1. ## Sets: Direct Proof

Show that $(A \cap B) \cup C = A \cap (B \cup C)$ is false for all sets A, B and C using direct proof.

If we were to prove that the statement is true then we would need to show that if $x \in (A \cap B) \cup C$ then $x \in A \cap (B \cup C)$ and if $x \in A \cap (B \cup C)$ then $x \in (A \cap B) \cup C$

To formalise this we denote the following:

Let P(x) denote the proposition function "$x \in (A \cap B) \cup C$" and Q(x) denote the proposition function "$x \in A \cap (B \cup C)$"

Thus we need to show that $\forall x \left(P(x) \to Q(x)\right)$ and $\forall x \left(Q(x) \to P(x)\right)$

Let us first focus on $\forall x \left(P(x) \to Q(x)\right)$

Because we are using a direct proof let us assume the hypothesis P(x) is true. If we can show that Q(x) is false then the universally quantified statement is false and we have complete our proof.

Since P(x) is assumed to be true then $x \in (A \cap B) \cup C$ can be interpreted as $x \in (A \cap B)$ or $x \in C$.

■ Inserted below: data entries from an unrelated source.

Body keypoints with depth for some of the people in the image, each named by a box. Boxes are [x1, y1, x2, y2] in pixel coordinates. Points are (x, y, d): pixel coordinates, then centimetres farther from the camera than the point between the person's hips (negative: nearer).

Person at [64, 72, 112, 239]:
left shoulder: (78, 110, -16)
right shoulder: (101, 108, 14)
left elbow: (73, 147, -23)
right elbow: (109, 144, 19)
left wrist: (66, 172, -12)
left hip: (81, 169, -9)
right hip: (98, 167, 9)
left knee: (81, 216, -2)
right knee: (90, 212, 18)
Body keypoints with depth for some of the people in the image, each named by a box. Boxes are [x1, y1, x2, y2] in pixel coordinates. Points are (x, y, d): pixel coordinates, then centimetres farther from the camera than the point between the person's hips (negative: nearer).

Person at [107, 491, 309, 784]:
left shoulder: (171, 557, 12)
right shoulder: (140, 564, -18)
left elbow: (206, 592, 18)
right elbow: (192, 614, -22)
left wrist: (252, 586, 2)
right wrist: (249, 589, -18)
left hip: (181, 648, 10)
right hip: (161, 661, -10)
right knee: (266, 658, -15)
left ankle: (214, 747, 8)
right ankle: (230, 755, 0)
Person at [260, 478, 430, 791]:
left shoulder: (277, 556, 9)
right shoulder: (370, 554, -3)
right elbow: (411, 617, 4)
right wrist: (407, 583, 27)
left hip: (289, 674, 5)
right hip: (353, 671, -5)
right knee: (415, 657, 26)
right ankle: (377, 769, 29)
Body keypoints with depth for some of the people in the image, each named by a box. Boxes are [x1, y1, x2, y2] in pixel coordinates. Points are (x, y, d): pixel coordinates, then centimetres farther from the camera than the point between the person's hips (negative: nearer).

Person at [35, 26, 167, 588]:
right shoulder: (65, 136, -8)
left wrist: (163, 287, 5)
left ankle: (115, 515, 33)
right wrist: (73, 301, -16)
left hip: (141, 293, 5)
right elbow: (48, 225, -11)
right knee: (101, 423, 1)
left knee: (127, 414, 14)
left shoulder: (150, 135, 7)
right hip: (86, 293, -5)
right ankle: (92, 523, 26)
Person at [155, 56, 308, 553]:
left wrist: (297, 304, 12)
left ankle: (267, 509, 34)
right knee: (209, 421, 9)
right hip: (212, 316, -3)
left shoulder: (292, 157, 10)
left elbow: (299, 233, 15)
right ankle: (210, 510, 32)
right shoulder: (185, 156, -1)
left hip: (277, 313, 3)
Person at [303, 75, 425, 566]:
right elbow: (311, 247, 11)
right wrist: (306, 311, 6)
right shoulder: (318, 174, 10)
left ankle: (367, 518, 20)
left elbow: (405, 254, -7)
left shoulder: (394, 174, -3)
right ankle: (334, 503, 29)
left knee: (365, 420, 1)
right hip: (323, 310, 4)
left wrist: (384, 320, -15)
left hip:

$x \in (A \cap B) \cup C$ is only true if:

1. $x \in (A \cap B)$ is true and $x \in C$ is true

2. $x \in (A \cap B)$ is true and $x \in C$ is false

3. $x \in (A \cap B)$ is false and $x \in C$ is true

Now Q(x) is interpreted as $x \in A$ and $x \in B \cup C$

Now what...?

2. $\displaystyle (A\cap B)\cup C=A\cap(B\cup C)=A=B=C$ if $\displaystyle A=B=C.$ You're going to need conditions on the three sets in order to make it false. It's certainly not going to hold for all sets!

3. Oh yes, I see, thanks very much Ackbeet!!

4. You're very welcome. Have a good one!

5. Do you mean "false for all sets" or "not true for all sets"?

The first is, as Akbeet said, not a true statement so you cannot prove it.

But the second, that there exist some sets for which $\displaystyle (A\cap B)\cup C\ne A\cap(B\ cup C)$, is true. A counter example is the simplest way to show that- exhibit one of those sets.